-- What is required --
Copy the data word for word, keeping every line.

-- Records for this exercise --
··········

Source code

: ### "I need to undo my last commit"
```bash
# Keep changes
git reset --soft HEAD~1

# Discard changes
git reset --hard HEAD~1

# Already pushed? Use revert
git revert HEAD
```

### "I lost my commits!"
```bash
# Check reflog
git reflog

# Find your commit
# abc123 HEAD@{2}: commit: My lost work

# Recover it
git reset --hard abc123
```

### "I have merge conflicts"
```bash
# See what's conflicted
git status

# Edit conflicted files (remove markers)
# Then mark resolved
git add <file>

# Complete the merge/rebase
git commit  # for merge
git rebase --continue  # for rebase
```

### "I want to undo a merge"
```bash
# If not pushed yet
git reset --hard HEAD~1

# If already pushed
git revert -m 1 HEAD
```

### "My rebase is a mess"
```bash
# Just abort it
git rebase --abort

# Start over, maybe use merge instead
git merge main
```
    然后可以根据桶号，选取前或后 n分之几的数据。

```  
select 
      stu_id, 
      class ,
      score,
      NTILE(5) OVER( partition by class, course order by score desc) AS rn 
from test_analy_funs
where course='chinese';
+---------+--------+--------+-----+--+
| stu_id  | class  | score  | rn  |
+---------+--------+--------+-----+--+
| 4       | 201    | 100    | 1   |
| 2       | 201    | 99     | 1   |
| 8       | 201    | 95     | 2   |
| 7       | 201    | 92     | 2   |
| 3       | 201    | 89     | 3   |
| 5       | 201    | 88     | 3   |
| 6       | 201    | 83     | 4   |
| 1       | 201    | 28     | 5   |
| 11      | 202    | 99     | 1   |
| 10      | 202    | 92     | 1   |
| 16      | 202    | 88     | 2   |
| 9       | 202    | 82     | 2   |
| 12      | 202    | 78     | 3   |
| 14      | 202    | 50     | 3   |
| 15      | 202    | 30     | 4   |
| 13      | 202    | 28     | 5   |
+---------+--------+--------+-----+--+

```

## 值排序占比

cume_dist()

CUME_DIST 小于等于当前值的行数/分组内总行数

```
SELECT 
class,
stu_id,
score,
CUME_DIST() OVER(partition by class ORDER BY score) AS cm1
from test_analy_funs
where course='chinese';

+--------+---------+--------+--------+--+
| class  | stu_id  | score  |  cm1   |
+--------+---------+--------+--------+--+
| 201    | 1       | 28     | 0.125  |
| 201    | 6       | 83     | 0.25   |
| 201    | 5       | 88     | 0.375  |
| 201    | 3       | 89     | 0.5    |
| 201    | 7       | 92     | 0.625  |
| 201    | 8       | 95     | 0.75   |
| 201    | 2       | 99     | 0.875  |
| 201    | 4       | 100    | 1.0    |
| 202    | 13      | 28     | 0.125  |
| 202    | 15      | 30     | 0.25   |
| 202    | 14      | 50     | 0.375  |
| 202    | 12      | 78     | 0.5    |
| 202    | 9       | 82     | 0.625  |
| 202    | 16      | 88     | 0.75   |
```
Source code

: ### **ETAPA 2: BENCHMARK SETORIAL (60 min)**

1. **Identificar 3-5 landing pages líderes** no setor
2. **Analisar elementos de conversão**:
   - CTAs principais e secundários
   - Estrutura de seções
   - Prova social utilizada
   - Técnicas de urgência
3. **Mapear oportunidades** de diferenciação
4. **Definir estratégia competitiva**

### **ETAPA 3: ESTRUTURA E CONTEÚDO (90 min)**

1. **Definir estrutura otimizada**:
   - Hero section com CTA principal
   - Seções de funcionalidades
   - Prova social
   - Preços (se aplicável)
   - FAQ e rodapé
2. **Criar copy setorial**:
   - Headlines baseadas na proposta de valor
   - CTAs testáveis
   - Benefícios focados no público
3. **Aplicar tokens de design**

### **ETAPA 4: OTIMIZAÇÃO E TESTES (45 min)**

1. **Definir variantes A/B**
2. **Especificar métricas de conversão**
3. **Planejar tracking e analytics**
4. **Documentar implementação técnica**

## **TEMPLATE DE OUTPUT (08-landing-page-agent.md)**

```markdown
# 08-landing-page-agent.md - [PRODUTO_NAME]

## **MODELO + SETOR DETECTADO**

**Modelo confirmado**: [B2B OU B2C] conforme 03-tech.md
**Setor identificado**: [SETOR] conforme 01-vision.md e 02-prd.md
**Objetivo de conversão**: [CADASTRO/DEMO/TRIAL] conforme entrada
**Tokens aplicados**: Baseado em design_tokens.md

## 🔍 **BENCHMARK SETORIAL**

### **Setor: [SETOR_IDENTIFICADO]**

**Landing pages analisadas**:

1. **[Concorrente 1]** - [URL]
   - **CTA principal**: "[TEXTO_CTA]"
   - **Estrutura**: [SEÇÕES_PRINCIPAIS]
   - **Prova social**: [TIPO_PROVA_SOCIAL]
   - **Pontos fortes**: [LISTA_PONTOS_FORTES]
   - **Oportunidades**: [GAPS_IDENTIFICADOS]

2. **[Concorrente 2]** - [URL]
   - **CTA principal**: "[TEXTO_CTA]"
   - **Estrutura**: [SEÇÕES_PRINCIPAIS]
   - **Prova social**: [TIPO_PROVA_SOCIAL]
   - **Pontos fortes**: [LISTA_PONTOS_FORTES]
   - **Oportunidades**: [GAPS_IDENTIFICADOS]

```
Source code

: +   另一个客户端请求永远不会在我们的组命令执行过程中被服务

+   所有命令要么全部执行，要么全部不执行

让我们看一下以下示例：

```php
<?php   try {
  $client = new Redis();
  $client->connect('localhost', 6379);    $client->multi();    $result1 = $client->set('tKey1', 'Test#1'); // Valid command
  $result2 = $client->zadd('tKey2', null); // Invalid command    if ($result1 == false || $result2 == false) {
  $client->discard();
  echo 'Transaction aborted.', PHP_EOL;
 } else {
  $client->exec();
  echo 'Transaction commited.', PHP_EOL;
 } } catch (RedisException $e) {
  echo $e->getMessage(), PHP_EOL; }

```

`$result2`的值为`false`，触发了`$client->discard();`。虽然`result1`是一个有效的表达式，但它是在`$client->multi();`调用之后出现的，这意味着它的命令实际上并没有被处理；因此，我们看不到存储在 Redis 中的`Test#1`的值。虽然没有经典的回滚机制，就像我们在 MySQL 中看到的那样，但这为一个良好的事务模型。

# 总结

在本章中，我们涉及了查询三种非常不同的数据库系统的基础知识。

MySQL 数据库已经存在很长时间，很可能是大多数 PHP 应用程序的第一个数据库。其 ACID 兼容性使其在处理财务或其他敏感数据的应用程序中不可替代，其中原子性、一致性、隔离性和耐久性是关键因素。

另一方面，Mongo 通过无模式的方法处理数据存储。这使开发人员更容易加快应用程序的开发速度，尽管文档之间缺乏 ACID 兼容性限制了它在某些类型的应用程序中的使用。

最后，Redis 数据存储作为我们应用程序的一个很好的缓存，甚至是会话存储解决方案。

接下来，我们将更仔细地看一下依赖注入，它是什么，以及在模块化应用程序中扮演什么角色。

··········

-- Exercise answer --
Source code

: ### "I need to undo my last commit"
```bash
# Keep changes
git reset --soft HEAD~1

# Discard changes
git reset --hard HEAD~1

# Already pushed? Use revert
git revert HEAD
```

### "I lost my commits!"
```bash
# Check reflog
git reflog

# Find your commit
# abc123 HEAD@{2}: commit: My lost work

# Recover it
git reset --hard abc123
```

### "I have merge conflicts"
```bash
# See what's conflicted
git status

# Edit conflicted files (remove markers)
# Then mark resolved
git add <file>

# Complete the merge/rebase
git commit  # for merge
git rebase --continue  # for rebase
```

### "I want to undo a merge"
```bash
# If not pushed yet
git reset --hard HEAD~1

# If already pushed
git revert -m 1 HEAD
```

### "My rebase is a mess"
```bash
# Just abort it
git rebase --abort

# Start over, maybe use merge instead
git merge main
```
    然后可以根据桶号，选取前或后 n分之几的数据。

```  
select 
      stu_id, 
      class ,
      score,
      NTILE(5) OVER( partition by class, course order by score desc) AS rn 
from test_analy_funs
where course='chinese';
+---------+--------+--------+-----+--+
| stu_id  | class  | score  | rn  |
+---------+--------+--------+-----+--+
| 4       | 201    | 100    | 1   |
| 2       | 201    | 99     | 1   |
| 8       | 201    | 95     | 2   |
| 7       | 201    | 92     | 2   |
| 3       | 201    | 89     | 3   |
| 5       | 201    | 88     | 3   |
| 6       | 201    | 83     | 4   |
| 1       | 201    | 28     | 5   |
| 11      | 202    | 99     | 1   |
| 10      | 202    | 92     | 1   |
| 16      | 202    | 88     | 2   |
| 9       | 202    | 82     | 2   |
| 12      | 202    | 78     | 3   |
| 14      | 202    | 50     | 3   |
| 15      | 202    | 30     | 4   |
| 13      | 202    | 28     | 5   |
+---------+--------+--------+-----+--+

```

## 值排序占比

cume_dist()

CUME_DIST 小于等于当前值的行数/分组内总行数

```
SELECT 
class,
stu_id,
score,
CUME_DIST() OVER(partition by class ORDER BY score) AS cm1
from test_analy_funs
where course='chinese';

+--------+---------+--------+--------+--+
| class  | stu_id  | score  |  cm1   |
+--------+---------+--------+--------+--+
| 201    | 1       | 28     | 0.125  |
| 201    | 6       | 83     | 0.25   |
| 201    | 5       | 88     | 0.375  |
| 201    | 3       | 89     | 0.5    |
| 201    | 7       | 92     | 0.625  |
| 201    | 8       | 95     | 0.75   |
| 201    | 2       | 99     | 0.875  |
| 201    | 4       | 100    | 1.0    |
| 202    | 13      | 28     | 0.125  |
| 202    | 15      | 30     | 0.25   |
| 202    | 14      | 50     | 0.375  |
| 202    | 12      | 78     | 0.5    |
| 202    | 9       | 82     | 0.625  |
| 202    | 16      | 88     | 0.75   |
```
Source code

: ### **ETAPA 2: BENCHMARK SETORIAL (60 min)**

1. **Identificar 3-5 landing pages líderes** no setor
2. **Analisar elementos de conversão**:
   - CTAs principais e secundários
   - Estrutura de seções
   - Prova social utilizada
   - Técnicas de urgência
3. **Mapear oportunidades** de diferenciação
4. **Definir estratégia competitiva**

### **ETAPA 3: ESTRUTURA E CONTEÚDO (90 min)**

1. **Definir estrutura otimizada**:
   - Hero section com CTA principal
   - Seções de funcionalidades
   - Prova social
   - Preços (se aplicável)
   - FAQ e rodapé
2. **Criar copy setorial**:
   - Headlines baseadas na proposta de valor
   - CTAs testáveis
   - Benefícios focados no público
3. **Aplicar tokens de design**

### **ETAPA 4: OTIMIZAÇÃO E TESTES (45 min)**

1. **Definir variantes A/B**
2. **Especificar métricas de conversão**
3. **Planejar tracking e analytics**
4. **Documentar implementação técnica**

## **TEMPLATE DE OUTPUT (08-landing-page-agent.md)**

```markdown
# 08-landing-page-agent.md - [PRODUTO_NAME]

## **MODELO + SETOR DETECTADO**

**Modelo confirmado**: [B2B OU B2C] conforme 03-tech.md
**Setor identificado**: [SETOR] conforme 01-vision.md e 02-prd.md
**Objetivo de conversão**: [CADASTRO/DEMO/TRIAL] conforme entrada
**Tokens aplicados**: Baseado em design_tokens.md

## 🔍 **BENCHMARK SETORIAL**

### **Setor: [SETOR_IDENTIFICADO]**

**Landing pages analisadas**:

1. **[Concorrente 1]** - [URL]
   - **CTA principal**: "[TEXTO_CTA]"
   - **Estrutura**: [SEÇÕES_PRINCIPAIS]
   - **Prova social**: [TIPO_PROVA_SOCIAL]
   - **Pontos fortes**: [LISTA_PONTOS_FORTES]
   - **Oportunidades**: [GAPS_IDENTIFICADOS]

2. **[Concorrente 2]** - [URL]
   - **CTA principal**: "[TEXTO_CTA]"
   - **Estrutura**: [SEÇÕES_PRINCIPAIS]
   - **Prova social**: [TIPO_PROVA_SOCIAL]
   - **Pontos fortes**: [LISTA_PONTOS_FORTES]
   - **Oportunidades**: [GAPS_IDENTIFICADOS]

```
Source code

: +   另一个客户端请求永远不会在我们的组命令执行过程中被服务

+   所有命令要么全部执行，要么全部不执行

让我们看一下以下示例：

```php
<?php   try {
  $client = new Redis();
  $client->connect('localhost', 6379);    $client->multi();    $result1 = $client->set('tKey1', 'Test#1'); // Valid command
  $result2 = $client->zadd('tKey2', null); // Invalid command    if ($result1 == false || $result2 == false) {
  $client->discard();
  echo 'Transaction aborted.', PHP_EOL;
 } else {
  $client->exec();
  echo 'Transaction commited.', PHP_EOL;
 } } catch (RedisException $e) {
  echo $e->getMessage(), PHP_EOL; }

```

`$result2`的值为`false`，触发了`$client->discard();`。虽然`result1`是一个有效的表达式，但它是在`$client->multi();`调用之后出现的，这意味着它的命令实际上并没有被处理；因此，我们看不到存储在 Redis 中的`Test#1`的值。虽然没有经典的回滚机制，就像我们在 MySQL 中看到的那样，但这为一个良好的事务模型。

# 总结

在本章中，我们涉及了查询三种非常不同的数据库系统的基础知识。

MySQL 数据库已经存在很长时间，很可能是大多数 PHP 应用程序的第一个数据库。其 ACID 兼容性使其在处理财务或其他敏感数据的应用程序中不可替代，其中原子性、一致性、隔离性和耐久性是关键因素。

另一方面，Mongo 通过无模式的方法处理数据存储。这使开发人员更容易加快应用程序的开发速度，尽管文档之间缺乏 ACID 兼容性限制了它在某些类型的应用程序中的使用。

最后，Redis 数据存储作为我们应用程序的一个很好的缓存，甚至是会话存储解决方案。

接下来，我们将更仔细地看一下依赖注入，它是什么，以及在模块化应用程序中扮演什么角色。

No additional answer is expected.